In June, I was personally contacted by a security researcher who had discovered a vulnerability in one component of the Sqreen PHP agent. This vulnerability would allow a bad actor to execute injected code through network access to the Sqreen PHP daemon.
The data, accounts, or other sensitive information of vulnerable customers weren’t compromised or accessed because of this vulnerability. And the confidentiality and integrity of the Sqreen backend, servers, and data haven’t been affected.
The identified issue does not affect PHP agents 1.16.0 and later (released on or after April 2020) as this issue was corrected before we were aware of the problem, as part of a separate, non-related, engineering improvement. This issue does not affect any other agents.

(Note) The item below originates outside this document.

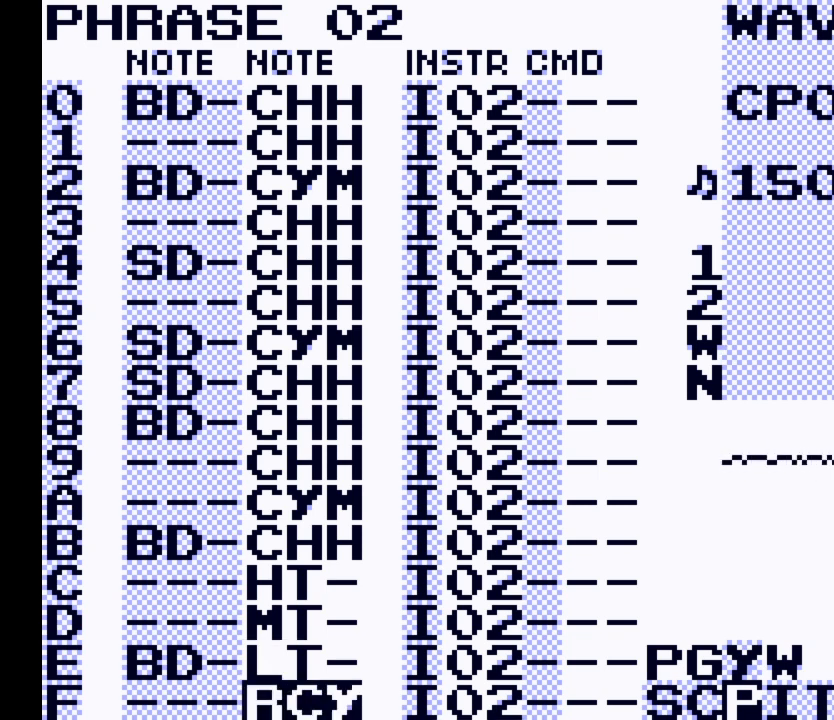
{"buttons": [], "events": [[100, "A", "up"]]}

This vulnerability led us to create 2 CVEs to reference the issues:
- CVE-2020-25489 for the PyMiniRacer heap overflow;
- CVE-2020-25490 for the lack of signature verification
We have now communicated to all of our impacted customers, and we wanted to take the opportunity to share this and describe how we remediated it. We know it might not be standard practice to be so open, but we believe in transparency at Sqreen, and hopefully these learnings can be helpful for others as well.
Let’s start by taking a look at how the PHP agent works, and at the security mechanisms that are in place.

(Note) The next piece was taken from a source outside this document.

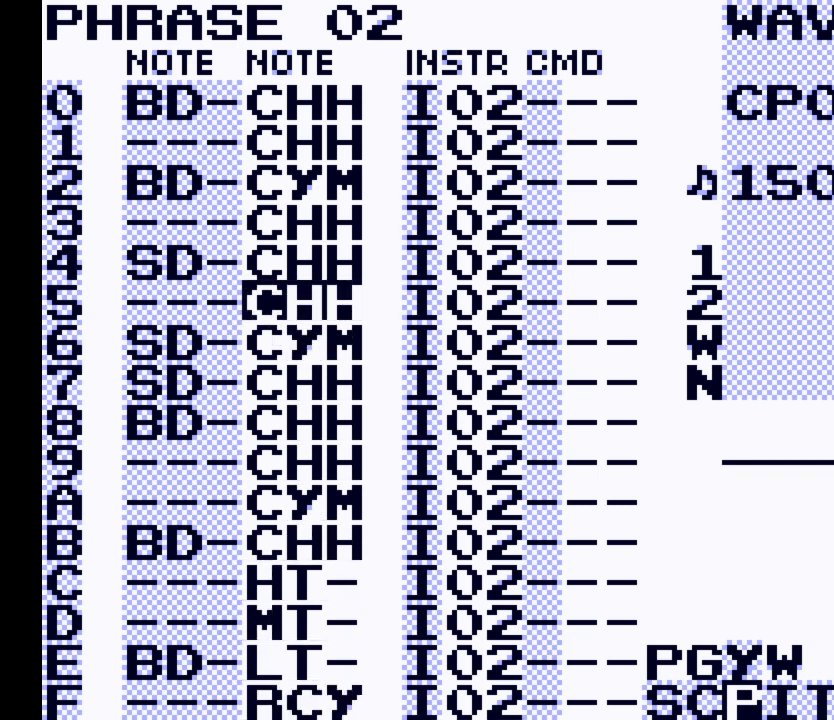
{"buttons": [], "events": [[133, "DPAD_UP", "up"], [233, "START", "down"], [400, "START", "up"]]}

How does the Sqreen PHP agent work?
The PHP agent has two main components: A PHP extension, that performs all the dynamic instrumentation of the PHP processes, and a PHP daemon, that holds the state towards our API, and receives information from the extensions.
Since PHP productions are often configured on a single machine running several different applications (using FPM pools), we needed the daemon to be stateless, and its configuration driven by the FPM pools. Hence, the daemon is listening for connections coming from the pools, and get its API token and other configuration directives from there.
Then, our daemon uses this token to fetch its Sqreen configuration from our backend. This includes the latest RASP protections, In-App WAF configuration and custom rules, allowlist and denylist for IP addresses and users, etc.
Since RASP protections are active and running in a virtual machine, we sign them offline with a private key. The agent checks the signature with its public key, and only runs them if the signature is correct. This helps us ensure that what’s entering into the virtual machine is safe, so we can be confident that no malicious RASP code will ever block legitimate requests, or try to abuse the virtual machine.
Our 6 agents (soon to be 7!) follow the same architecture, though only PHP has a daemon.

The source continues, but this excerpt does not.